PD - No. Just tell me what you need and I'll give it to you.
4. Are you planning on telling the kids when you come out in October?
PD - Sure. I can do that.
Me - Because I am uncomfortable with saying anything about it. Since you made this decision, I think you should tell them.
5. Are you planning on staying at the townhouse with us or staying at a hotel when you visit?
PD - I don't know yet.
6. Was there a particular moment when your feelings changed?
PD - I don't know.
7. So is it the distance that prompted this?
PD - We have to face the reality that we're living separate lives. You're there and I'm here.
Here's the gist of what I said to him after he answered my questions:
I'm asking you all these questions because this is all new to me. You've had a few months to feel this way and get yourself organized. Until this moment, I thought we were still on our gameplan. The plan where I was in CA until you came. I was so happy when you got your new job since they have an office here. I figured it would be another year until we were all together again.
But you send me the email and drop this bombshell on me. I'm confused and I'm trying to understand the situation. You've made such a life-changing decision that affects not only me and us, but our children as well. You made this decision without even talking to me about it first.
I let him go after I said that.

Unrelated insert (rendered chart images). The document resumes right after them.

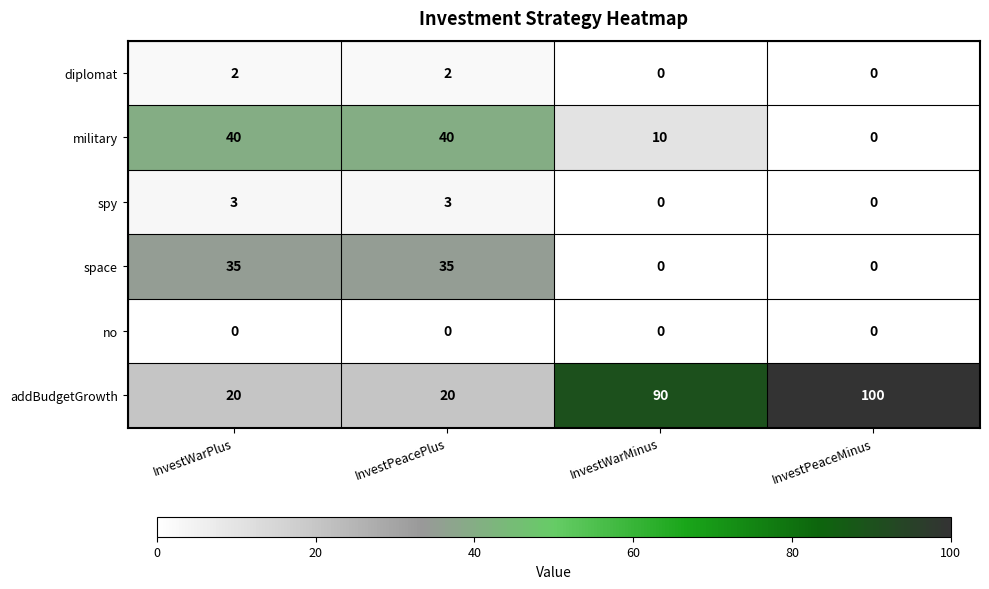

Reading left to right, what are all the values shown in this chart?

diplomat: InvestWarPlus=2	InvestPeacePlus=2	InvestWarMinus=0	InvestPeaceMinus=0
military: InvestWarPlus=40	InvestPeacePlus=40	InvestWarMinus=10	InvestPeaceMinus=0
spy: InvestWarPlus=3	InvestPeacePlus=3	InvestWarMinus=0	InvestPeaceMinus=0
space: InvestWarPlus=35	InvestPeacePlus=35	InvestWarMinus=0	InvestPeaceMinus=0
no: InvestWarPlus=0	InvestPeacePlus=0	InvestWarMinus=0	InvestPeaceMinus=0
addBudgetGrowth: InvestWarPlus=20	InvestPeacePlus=20	InvestWarMinus=90	InvestPeaceMinus=100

I knew he was at work and so was I. I just wanted to let him know that this took me totally by surprise.
I'm still shell-shocked. I have a heavy pit in my chest. I feel a devastating loss within me. Kind of like what I felt when I miscarried our first child back in Nov 2009. That was a burden that PD and I kept to ourselves for many years. I just told my sisters a couple years ago. My Mom still doesn't know about the little one that's an angel in heaven. I mean, I still love PD. I think I'm just shocked that he would do something like this to me...and the kids.